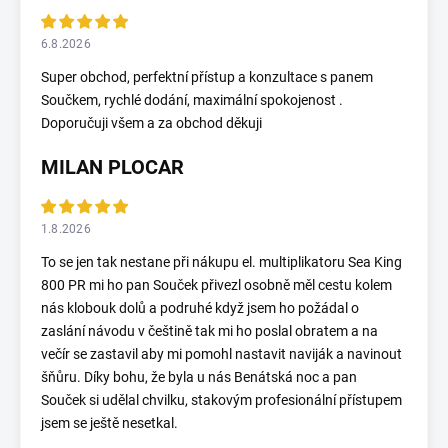
6.8.2026
Super obchod, perfektní přístup a konzultace s panem
Součkem, rychlé dodání, maximální spokojenost .
Doporučuji všem a za obchod děkuji
MILAN PLOCAR
1.8.2026
To se jen tak nestane při nákupu el. multiplikatoru Sea King
800 PR mi ho pan Souček přivezl osobně měl cestu kolem
nás klobouk dolů a podruhé když jsem ho požádal o
zaslání návodu v češtině tak mi ho poslal obratem a na
večír se zastavil aby mi pomohl nastavit naviják a navinout
šňůru. Díky bohu, že byla u nás Benátská noc a pan
Souček si udělal chvilku, stakovým profesionální přístupem
jsem se ještě nesetkal.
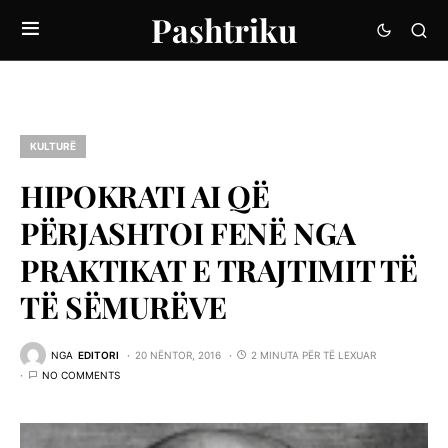
Pashtriku
KULTURË
HIPOKRATI AI QË
PËRJASHTOI FENË NGA
PRAKTIKAT E TRAJTIMIT TË
TË SËMURËVE
NGA
EDITORI
20 NËNTOR, 2016
2 MINUTA PËR TË LEXUAR
NO COMMENTS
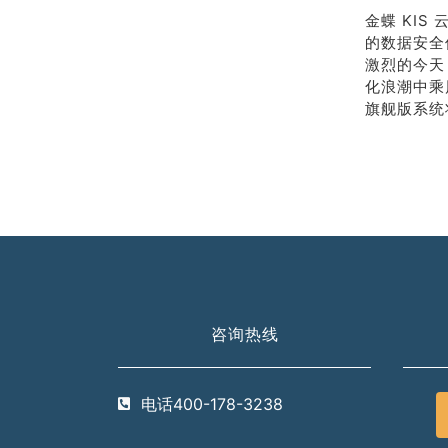
金蝶 KI
的数据安全
激烈的今天
化浪潮中乘
旗舰版系统
咨询热线
电话400-178-3238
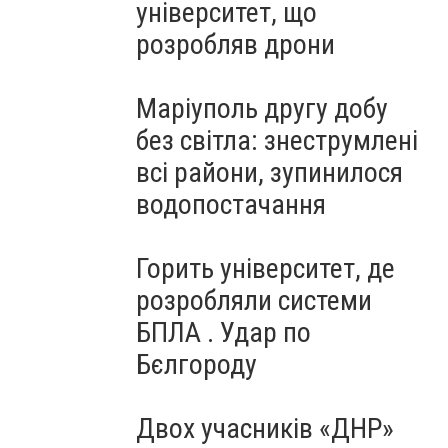
університет, що
розробляв дрони
Маріуполь другу добу
без світла: знеструмлені
всі райони, зупинилося
водопостачання
Горить університет, де
розробляли системи
БПЛА . Удар по
Бєлгороду
Двох учасників «ДНР»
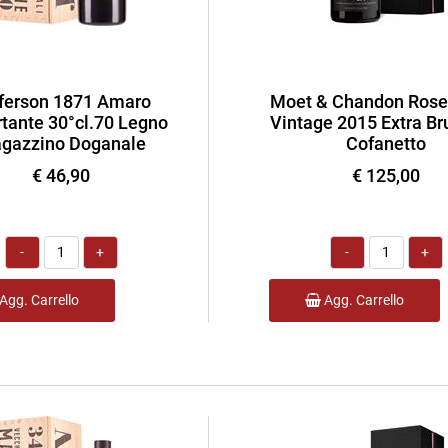
ferson 1871 Amaro
Moet & Chandon Rose
tante 30°cl.70 Legno
Vintage 2015 Extra Bru
gazzino Doganale
Cofanetto
€ 46,90
€ 125,00
Quantità
Quantità
Agg. Carrello
Agg. Carrello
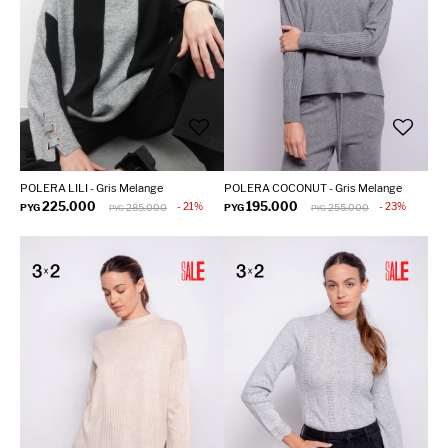
POLERA LILI - Gris Melange
POLERA COCONUT - Gris Melange
225.000
195.000
21
23
PYG
285.000
PYG
255.000
PYG
PYG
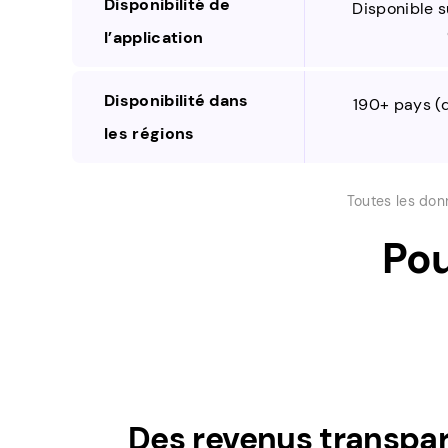
Disponibilité de
Disponible s
l’application
Disponibilité dans
190+ pays (d
les régions
Toutes les donn
Pou
Des revenus transpa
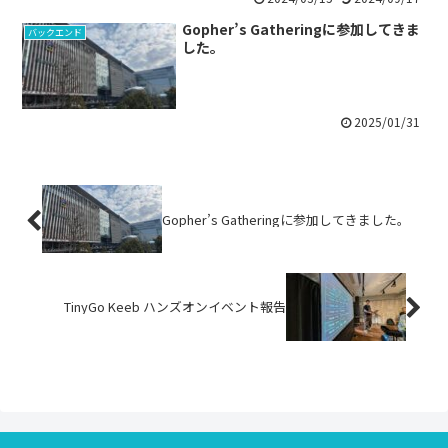
Gopher’s Gatheringに参加してきま
バックエンド
した。
2025/01/31
Gopher’s Gatheringに参加してきました。
TinyGo Keeb ハンズオンイベント報告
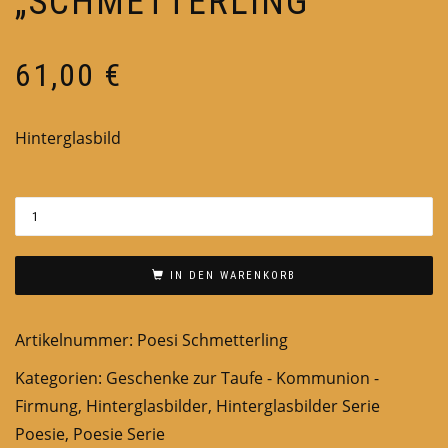
„SCHMETTERLING“
61,00
€
Hinterglasbild
IN DEN WARENKORB
Artikelnummer:
Poesi Schmetterling
Kategorien:
Geschenke zur Taufe - Kommunion -
Firmung
,
Hinterglasbilder
,
Hinterglasbilder Serie
Poesie
,
Poesie Serie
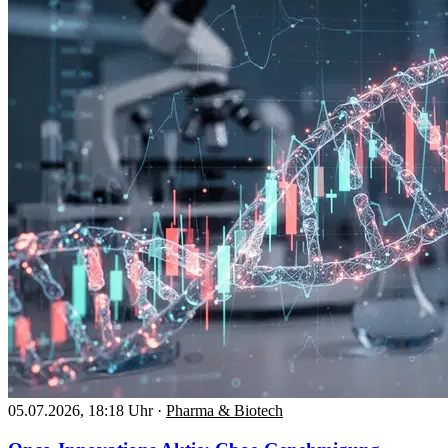
05.07.2026, 18:18 Uhr
·
Pharma & Biotech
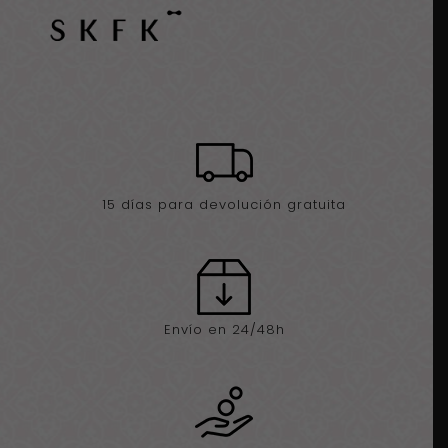
15 días para devolución gratuita
Envío en 24/48h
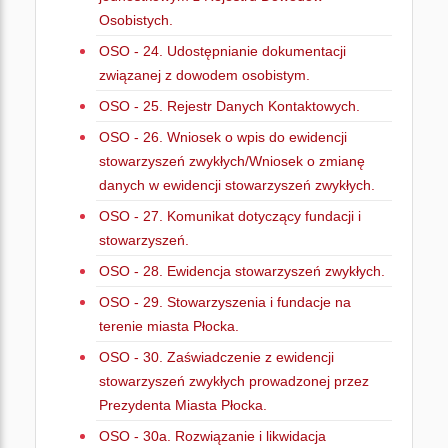
Osobistych.
OSO - 24. Udostępnianie dokumentacji
związanej z dowodem osobistym.
OSO - 25. Rejestr Danych Kontaktowych.
OSO - 26. Wniosek o wpis do ewidencji
stowarzyszeń zwykłych/Wniosek o zmianę
danych w ewidencji stowarzyszeń zwykłych.
OSO - 27. Komunikat dotyczący fundacji i
stowarzyszeń.
OSO - 28. Ewidencja stowarzyszeń zwykłych.
OSO - 29. Stowarzyszenia i fundacje na
terenie miasta Płocka.
OSO - 30. Zaświadczenie z ewidencji
stowarzyszeń zwykłych prowadzonej przez
Prezydenta Miasta Płocka.
OSO - 30a. Rozwiązanie i likwidacja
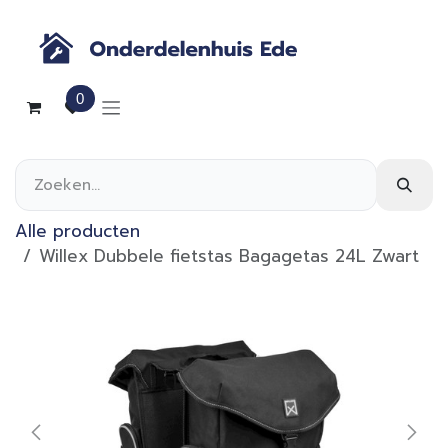
Overslaan naar inhoud
0
Alle producten
Willex Dubbele fietstas Bagagetas 24L Zwart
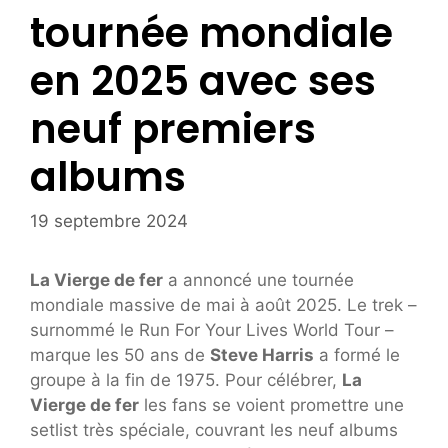
tournée mondiale
en 2025 avec ses
neuf premiers
albums
19 septembre 2024
La Vierge de fer
a annoncé une tournée
mondiale massive de mai à août 2025. Le trek –
surnommé le Run For Your Lives World Tour –
marque les 50 ans de
Steve Harris
a formé le
groupe à la fin de 1975. Pour célébrer,
La
Vierge de fer
les fans se voient promettre une
setlist très spéciale, couvrant les neuf albums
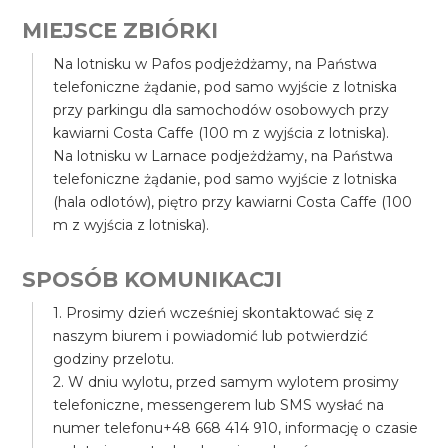
MIEJSCE ZBIÓRKI
Na lotnisku w Pafos podjeżdżamy, na Państwa
telefoniczne żądanie, pod samo wyjście z lotniska
przy parkingu dla samochodów osobowych przy
kawiarni Costa Caffe (100 m z wyjścia z lotniska).
Na lotnisku w Larnace podjeżdżamy, na Państwa
telefoniczne żądanie, pod samo wyjście z lotniska
(hala odlotów), piętro przy kawiarni Costa Caffe (100
m z wyjścia z lotniska).
SPOSÓB KOMUNIKACJI
1. Prosimy dzień wcześniej skontaktować się z
naszym biurem i powiadomić lub potwierdzić
godziny przelotu.
2. W dniu wylotu, przed samym wylotem prosimy
telefoniczne, messengerem lub SMS wysłać na
numer telefonu+48 668 414 910, informację o czasie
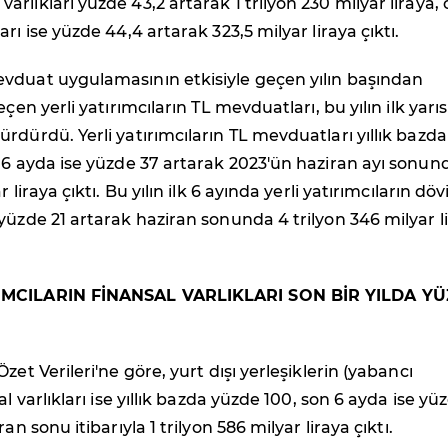
rlıkları yüzde 43,2 artarak 1 trilyon 230 milyar liraya, 
rı ise yüzde 44,4 artarak 323,5 milyar liraya çıktı.
vduat uygulamasının etkisiyle geçen yılın başından
eçen yerli yatırımcıların TL mevduatları, bu yılın ilk yarı
rdürdü. Yerli yatırımcıların TL mevduatları yıllık bazda
 6 ayda ise yüzde 37 artarak 2023'ün haziran ayı sonun
 liraya çıktı. Bu yılın ilk 6 ayında yerli yatırımcıların döv
yüzde 21 artarak haziran sonunda 4 trilyon 346 milyar l
IMCILARIN FİNANSAL VARLIKLARI SON BİR YILDA Y
zet Verileri'ne göre, yurt dışı yerleşiklerin (yabancı
al varlıkları ise yıllık bazda yüzde 100, son 6 ayda ise yü
an sonu itibarıyla 1 trilyon 586 milyar liraya çıktı.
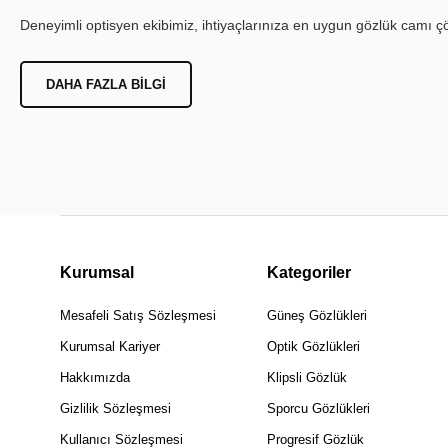
Deneyimli optisyen ekibimiz, ihtiyaçlarınıza en uygun gözlük camı çöz
DAHA FAZLA BILGI
Kurumsal
Kategoriler
Mesafeli Satış Sözleşmesi
Güneş Gözlükleri
Kurumsal Kariyer
Optik Gözlükleri
Hakkımızda
Klipsli Gözlük
Gizlilik Sözleşmesi
Sporcu Gözlükleri
Kullanıcı Sözleşmesi
Progresif Gözlük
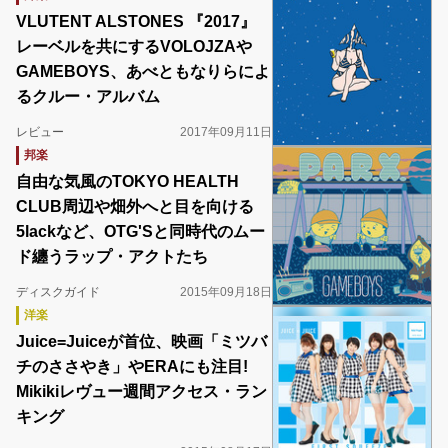
VLUTENT ALSTONES 『2017』
レーベルを共にするVOLOJZAや
GAMEBOYS、あべともなりらによ
るクルー・アルバム
レビュー
2017年09月11日
邦楽
自由な気風のTOKYO HEALTH
CLUB周辺や畑外へと目を向ける
5lackなど、OTG'Sと同時代のムー
ド纏うラップ・アクトたち
ディスクガイド
2015年09月18日
洋楽
Juice=Juiceが首位、映画「ミツバ
チのささやき」やERAにも注目!
Mikikiレヴュー週間アクセス・ラン
キング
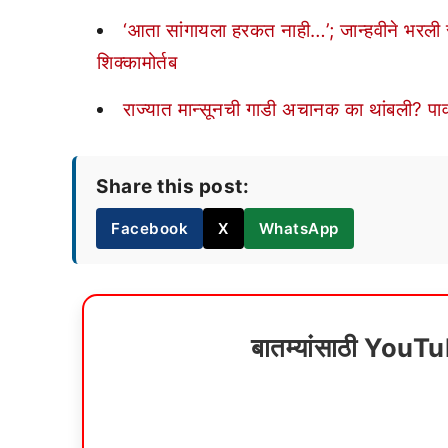
‘आता सांगायला हरकत नाही…’; जान्हवीने भरली स
शिक्कामोर्तब
राज्यात मान्सूनची गाडी अचानक का थांबली? पा
Share this post:
Facebook
X
WhatsApp
बातम्यांसाठी YouT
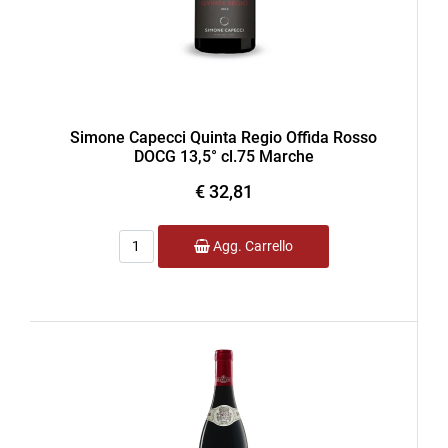
Simone Capecci Quinta Regio Offida Rosso
DOCG 13,5° cl.75 Marche
€ 32,81
Quantità
Agg. Carrello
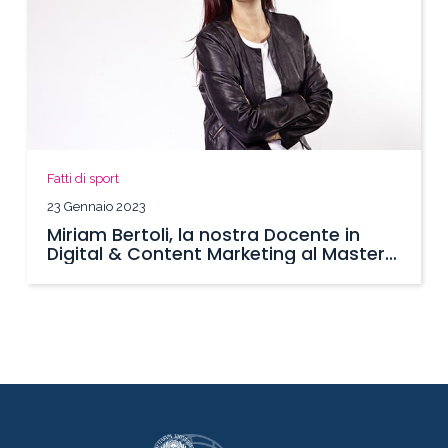
Fatti di sport
23 Gennaio 2023
Miriam Bertoli, la nostra Docente in
Digital & Content Marketing al Master
SBS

################

Set down exactly the lines running from the start of the entries above through the line that contains "电话400-178-3238", both ends included. Leave the pictures out of your answer.

6.8.2026
Super obchod, perfektní přístup a konzultace s panem
Součkem, rychlé dodání, maximální spokojenost .
Doporučuji všem a za obchod děkuji
MILAN PLOCAR
1.8.2026
To se jen tak nestane při nákupu el. multiplikatoru Sea King
800 PR mi ho pan Souček přivezl osobně měl cestu kolem
nás klobouk dolů a podruhé když jsem ho požádal o
zaslání návodu v češtině tak mi ho poslal obratem a na
večír se zastavil aby mi pomohl nastavit naviják a navinout
šňůru. Díky bohu, že byla u nás Benátská noc a pan
Souček si udělal chvilku, stakovým profesionální přístupem
jsem se ještě nesetkal.
Pashtriku
KULTURË
HIPOKRATI AI QË
PËRJASHTOI FENË NGA
PRAKTIKAT E TRAJTIMIT TË
TË SËMURËVE
NGA
EDITORI
20 NËNTOR, 2016
2 MINUTA PËR TË LEXUAR
NO COMMENTS
金蝶 KI
的数据安全
激烈的今天
化浪潮中乘
旗舰版系统
咨询热线
电话400-178-3238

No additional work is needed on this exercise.